The defendants contend that the court should, in the circumstances, cause to appear and be examined and cross-examined the affiants upon whose supposedly new evidence the motion is based, or at least the recanting witnesses. Indeed, when reproached
The statute (Code Crim. Proc. § 465, subd. 7) reads, in part, as follows: “ The court in such cases can, however, compel the personal appearance of the affiants before it for the purposes of their personal examination and cross-examination, under oath, upon the contents of the affidavits which they subscribe."
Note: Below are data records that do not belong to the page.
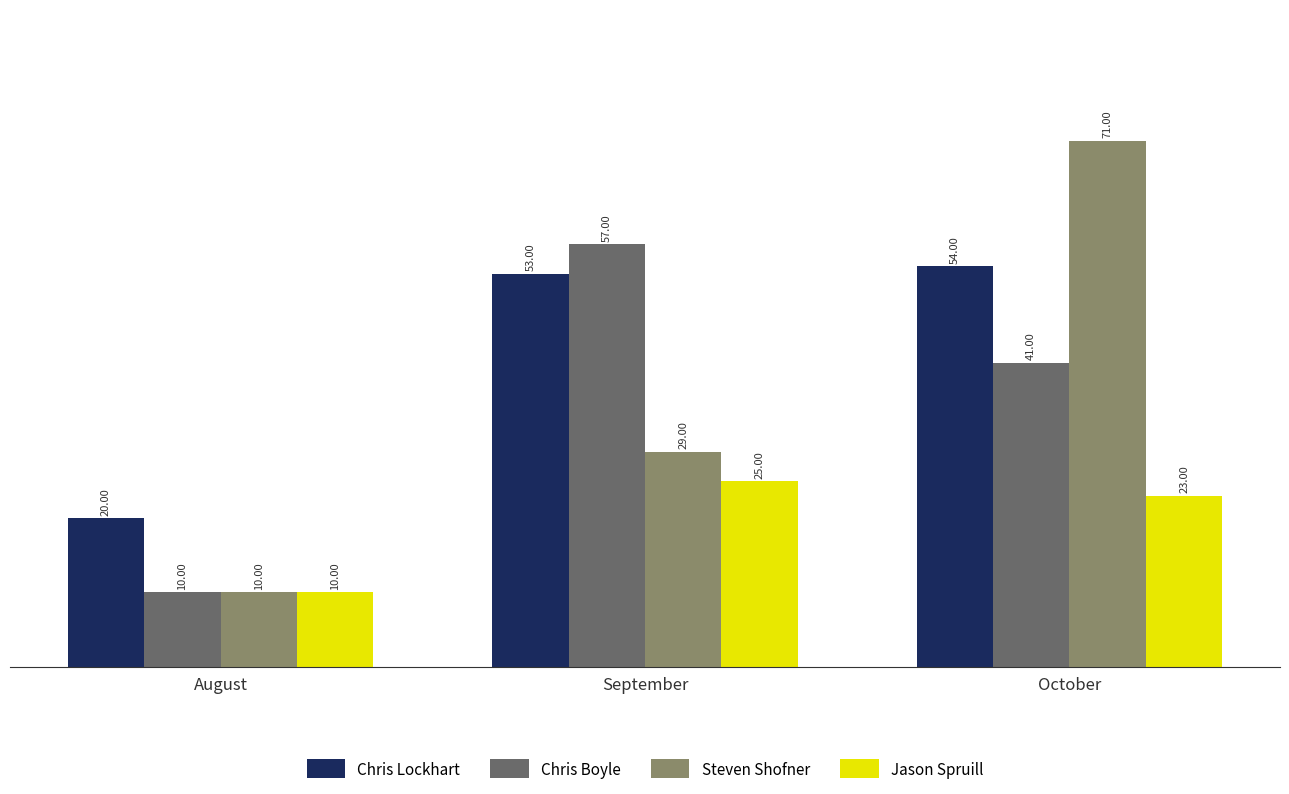

Are the bars horizontal?

No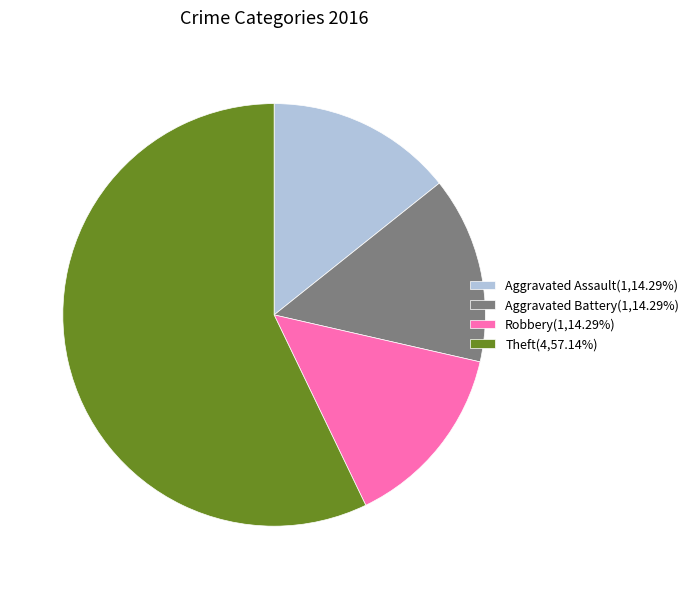

What is the ratio of the value at Theft(4,57.14%) to the value at Aggravated Battery(1,14.29%)?

4.0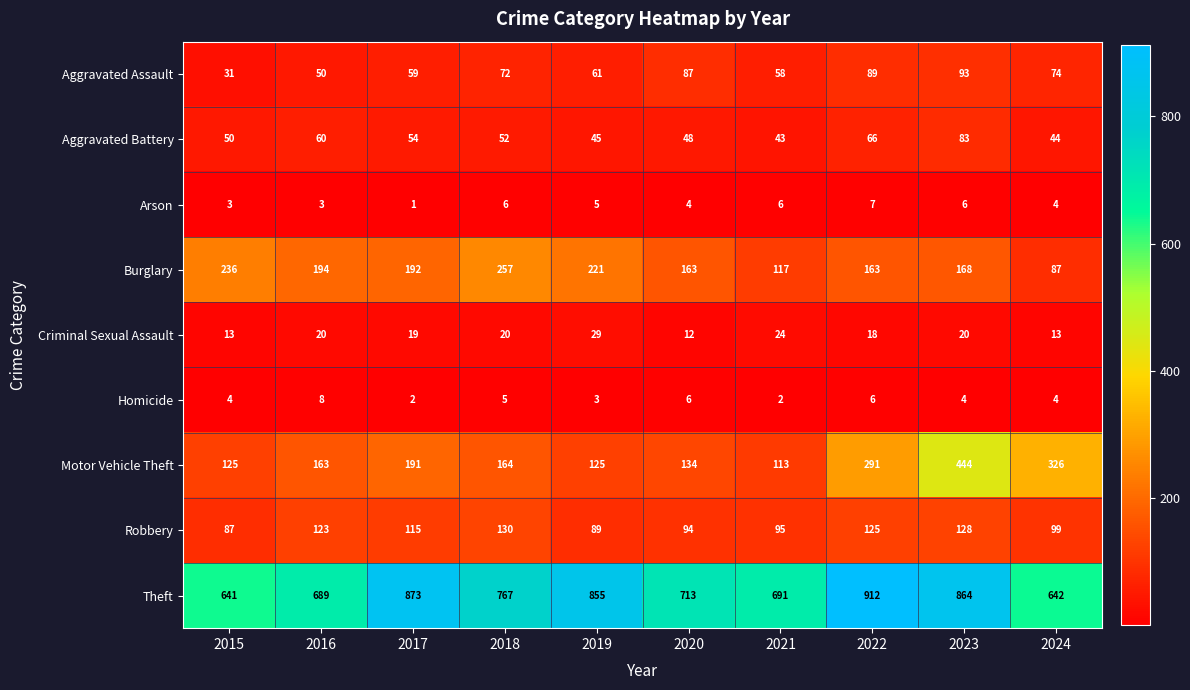

The value of Motor Vehicle Theft at 2016 is 163. True or false?

True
There appears to have been some original doubt of the court’s power to compel the production for oral examination of affiants. Obviously, nothing in the language of the law sustains the contention of defendants, which rests rather upon their construction of two Court of Appeals decisions (People v. Shilitano, 215 N. Y. 715, and People v. Arata, 254 id. 565). These cases contain no support for such conclusion. They hold merely that where the court finds incomplete or otherwise insufficient the affidavits submitted, it may be desirable, in the interests of justice, to exercise the power to call and examine orally those who made them. In People v. Eng Hing (212 N. Y. 373), where lengthy affidavits had been submitted in support of a motion for a new trial and in opposition, without the appearance or examination of any witnesses, the same court sustained a denial of the motion. The court below said (Record on Appeal, vol. 2, pp. 191, 192): “ There is no reason to believe that an oral examination of the persons making affidavits in support of the present motion or of other persons mentioned in the motion papers * * * would disclose evidence of a character which, had it been received upon the trial, would probably have changed the verdict.”
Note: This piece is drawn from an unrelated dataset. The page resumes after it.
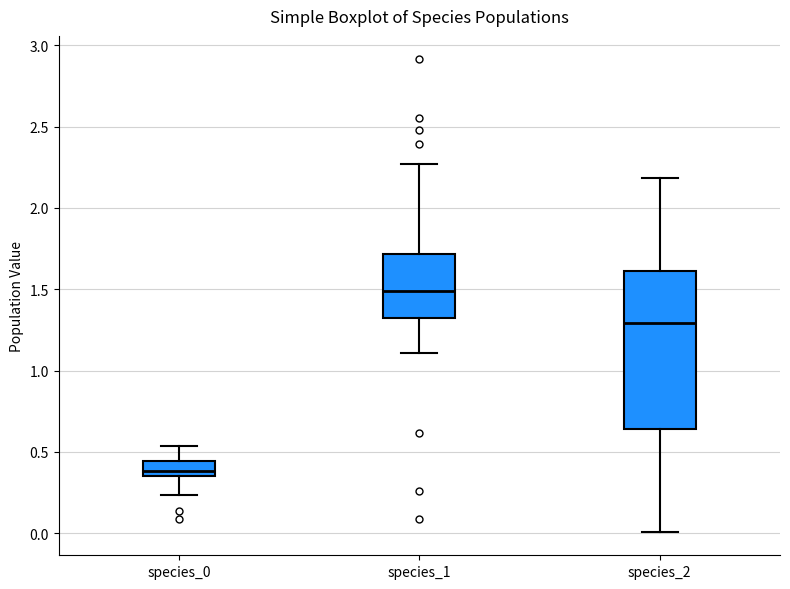

Comparing the boxes themselves (not the whiskers), which one is the tallest?

species_2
Evidently no general practice in the case of recanting witnesses, independent of particular circumstances, exists. For example, in People v. Cohen (117 Misc. 158) the motion was granted without calling witnesses — that is to say, in spite of the burden upon the defendant, in spite of what the Court of Appeals in the Shilitano case said: “ There is no form of proof so unreliable as recanting testimony ” (218 N. Y. 161, 170). The court was there (in the Cohen case) able to say, without more ado, that there should be a new trial. Here, the court is satisfied without further investigation that there should not be a new trial. The provision permitting but not requiring oral examination applies primarily to witnesses who have made affidavits. If the court is able to reach its conclusion without calling them they need not and should not be called, since to carry the matter further would not serve the ends of justice or any public interest.
All motions for a new trial are denied upon all grounds.